Zaklinacz burz - Cinda Williams Chima
4/10
Data: 18.08.2024
Armia zaprzysiężona KRWIĄ, by służyć cesarzowej, która walczy OGNIEM.
Więziona waleczna KSIĘŻNICZKA, bezdomny PIRAT i zbuntowany ŻOŁNIERZ, stawiają czoło ZAGROŻENIU.
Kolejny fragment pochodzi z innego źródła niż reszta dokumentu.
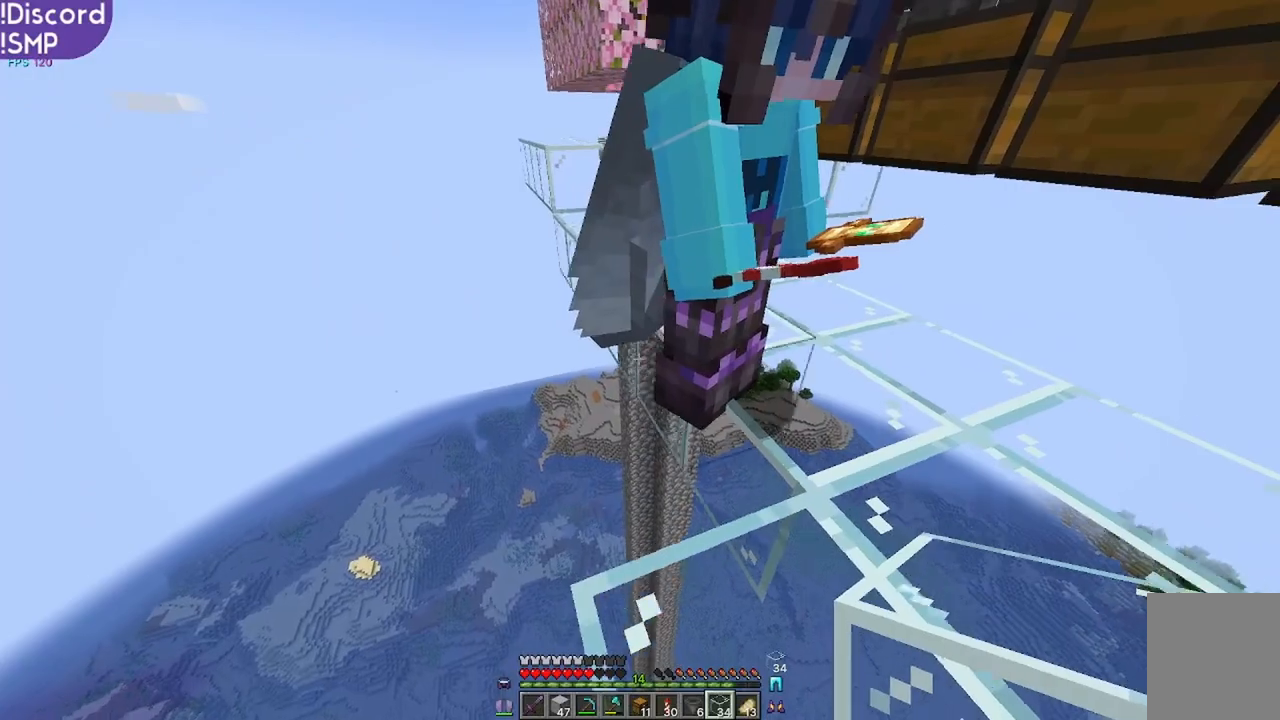
{"keys": [], "mouse": [], "events": [[67, "a", "up"], [384, "mouse_right", "down"], [434, "mouse_right", "up"]]}
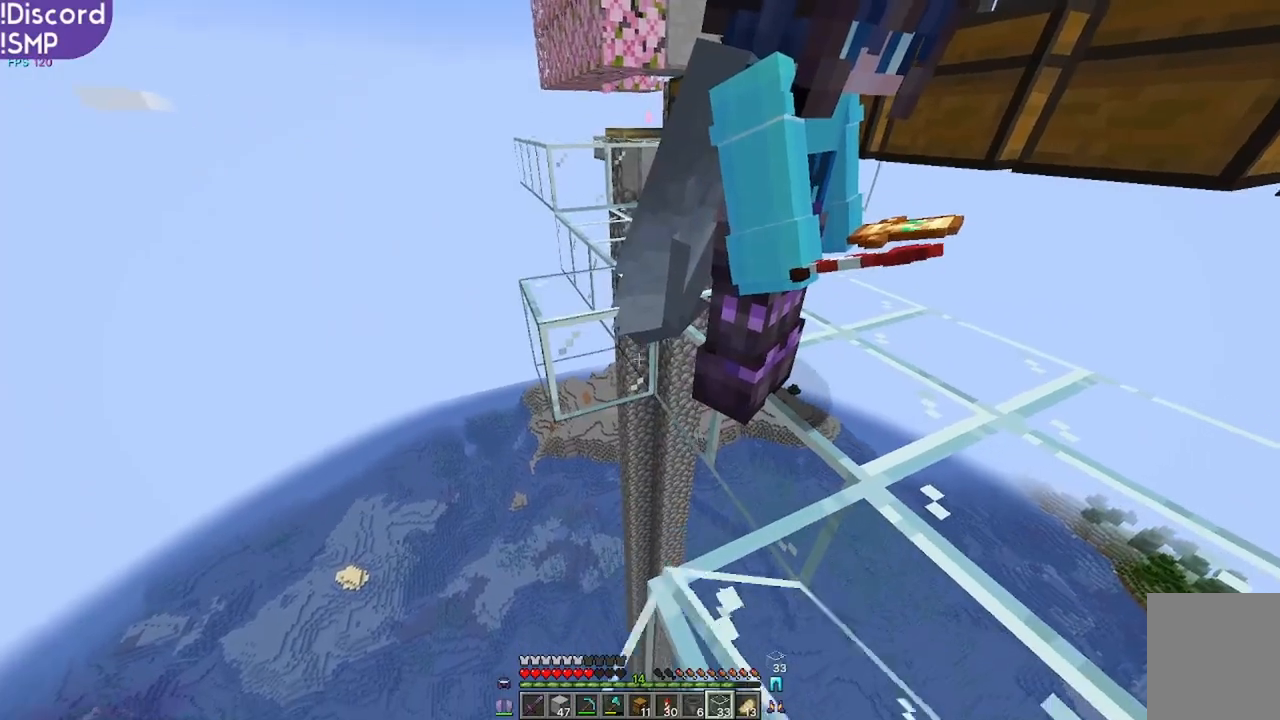
{"keys": ["w"], "mouse": [], "events": [[184, "mouse_right", "down"], [234, "mouse_right", "up"], [417, "w", "down"]]}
Daj się wciągnąć w pełną zwrotów akcji opowieść o młodych wojownikach, którzy stawiają opór tyranowi o magicznych mocach i ryzykują, że stracą wszystko w straszliwej wojennej zawierusze.
ŚCIGANY PIRAT
Evan Strangward potrafi władać wiatrem, falami i pogodą, lecz jego magiczne zdolności nie są w stanie wiecznie go ochraniać przed okrutną cesarzową Celestyną. Gdy armia zaprzysiężonych krwią cesarzowej rośnie, Evan udaje się do Fells, by ostrzec mieszkańców przed zbliżającą się inwazją. Wie, że jeżeli nie przekona królowej z rodu Szarych Wilków do stawienia oporu, Siedem Królestw padnie, a on zostanie pozbawiony ostatniego miejsca, w którym mógłby się schronić. Wśród ofiar zaś znajdzie się jedyna osoba, z której utratą nie mógłby się pogodzić.
WALECZNA KSIĘŻNICZKA
Tymczasem córka królowej, księżniczka Alyssa ana'Raisa, tkwi na statku cesarzowej, który zmierza na wschód. Lyss, jako osoba znajdująca się wewnątrz pilnie strzeżonego bastionu cesarzowej, może się okazać ostatnią nadzieją na jej obalenie.
WOJENNA ZAWIERUCHA
Misternie tkane wątki splatają się w całość trzymającej w napięciu powieści o zwaśnionych Siedmiu Królestwach, które próbują się zjednoczyć, by wspólnie stawić czoła okrutnej tyranii.
***
OMG ledwie przez tę historię przebrnęłam! I jest mi z tego powodu tak bardzo przykro, ponieważ naprawdę darzę "Króla Demona" i serię Siedmiu Królestw ogromnym sentymentem. Niestety ta kontynuacja Chimie nie wyszła... I nie wiem, z czego to wynika. Jest przede wszystkim nudno. Jest mnogość bohaterów. Są zupełnie nie interesujące mnie wątki, jak choćby relacja Evana z Dastinem. Chima zrobiła kiepskie posunięcie, nie tylko mnożąc wątki i bohaterów, ale bawiąc się w przeplatanie chronologii. Każdy tom zaczyna się od wydarzeń wcześniejszych, niż właściwa linia czasu, i opowiada o innym bohaterze. Niestety miałam drugą przerwę między drugim a trzecim tomem i już naprawdę nie pamiętałam, że Evan czy Dastin pojawiali się w poprzednich i jaką rolę tam odgrywali. Musiałam sobie mocno przypominać, co działo się wcześniej, bo niewiele utknęło mi w pamięci. Drugą część książki czytało się szybciej, pojawiali się znajomi bohaterowie i Raisa, ale to wciąż nie to samo i z żadną postacią nie czuję się specjalnie związana. Trzyma mnie jedynie ciekawość, kim jest Celestyna, co ją łączy z osobami mającymi na karku magiczny znak i kim oni wszyscy są. Najgorsze w tym wszystkim jest to, że czeka mnie jeszcze czwarty tom - prawie 700 stron i nie mam pojęcia, jak przez niego przebrnę.